Earthbound
Reviewed by Rahshu Az-Mansur
In the days when games were beginning to get more graphics oriented and
less plot-based such as the Donkey Kong Country series, comes a game
that even advertisers said stinks! This is a game called EarthBound, which
is something you just have to see to believe! Built on the same reason that
people like to watch dumb movies, this little gem goes all out in giving you
the most bizarre ride of your life!
Graphics 3 out of 10
The only thing that saves this from getting a 2 out of 10 is the fact
that the psychadellic backgrounds in the fighting scenes rival that of
32-bit games. Using seemingly 8-bit graphics to produce a clearly
16-bit game, EarthBound screams that it doesn't need good graphics
to make the game. But it's sometimes the cheesy stuff that sells!
Music and Sound 8 out of 10
If you liked Hanson, you'll love the town theme to Onett! But that's not the
half of it! Each town has it's own theme... from the hanson sounding Onett,
to the calm tunes of Twoson, over to the scarry Threed music, going
over to the professional-sounding music of Fourside, there's everything
in here! The last guy plays a cool song that blows even the 64-bit tunes
away with it's incredible re-creation of the NES sound-system and it's
heavy-metal backbeat that rivals music from the N64!
Game Challenge 7 out of 10
The hardest part of the game is getting used to it. After about the first
place you go to, things should come quite naturally. But even then, you have
to be out on the lookout for all kinda of stuff ranging from the "Slimy l'il
pile," the "Aracknid", the "Even Slimier L'il pile," the "Cranky Lady," the
"ARACKNID!!!!!", the "Violent Roach," and the infamous "New-Age Retro Hippie"

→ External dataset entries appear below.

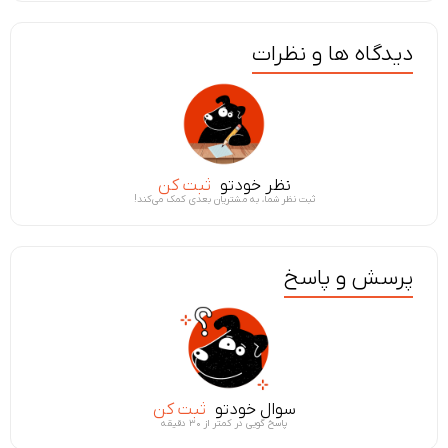
دیدگاه ها و نظرات
نظر خودتو
ثبت کن
ثبت نظر شما، به مشتریان بعدی کمک می‌کند!
پرسش و پاسخ
سوال خودتو
ثبت کن
پاسخ گویی در کمتر از ۳۰ دقیقه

among others who get into your way. Not the hardest game in the world, but
still not as easy as it sounds. It'll keep ya busy for quite a long while!
Game Play-Fun 9 out of 10
The bizarre off-beat humor's going to make you stick around for the
entire thing. Besides, it's the only game ever created that I've seen that
you can literally beat with one hand behind your back! All of the
major-needed controls are put over to the left side of the control
padusing the Left, select, and directional buttons as well as the others
on the right side. If that's not enough for you, you're always going to a new
place in the game, and not really ever having to back-track, so It'll always
be a new experience. It loses points for getting tedious going through the
final stage at the end of the game...
Frustration
Game lovers that favor polygon characters (such as Final Fantasy 7), and
nothing else, beware! You'll instantly reject this game due to it's total
lack of even 16-bit style graphics! Sure, it's notably 16-bit, but it's strong
effort to mimic the old 8-bit Nintendo will drive 32 and 64-bit gamers
up the wall.
Replayability 7 out of 10
You play this game once, and you've seen it all... It's not an "addicting" game,
but it still has a lot of replayability after letting it sit for a while. It's
almost as fun playing the second time because you can mess with all of the
names and stuff to do really cheesy things as you play (example: favorite
food: poison... "You look tired. Eat some poison and scoot up to bed!"
Game Value 9 out of 10
This is a must-get for all RPG-buffs. It's the game that dares to be
different! It's a rebel against the system! It defines the word "bizarre."
Whatever you see this game for, it's worth the money, if you're prepared
to be amazed at it's uniqueness!
Overall 10 out of 10
A game that is a true art-form Featuring everything that is weird and then
give you something else entirely to make things even more weird. The storyline
is extremely hillarious bordering in the slightly sadistic at times.
Example: One of the members of the resident Onett gang the Sharks says "Spit
Spit Spit, Saliva Spit Spit, You want some gum? Get your own, twit." while
another says "Don't get lippy or I'll kick your butt!" and then yet another will
go off at you and say "I actually enjoy lemonade and eating fresh vegetables,
but I guess that doesn't fit into my super-cool image." Where else can you
get to know Lier X. Agerate and a mysterious statue, or have the neighborhood
bully pull out all of the stops to just be a jerk? You can even buy a house with
a full ocean-view, and read-up on a story (complimentary of buying the house
I'm sure) about a man caught speeding and his excuse for speeding. Do all this
and more while beating that all-evil foe Giygas! And the real mystery of the
game: What does Giygas even look like?! You'll have a great time finding out!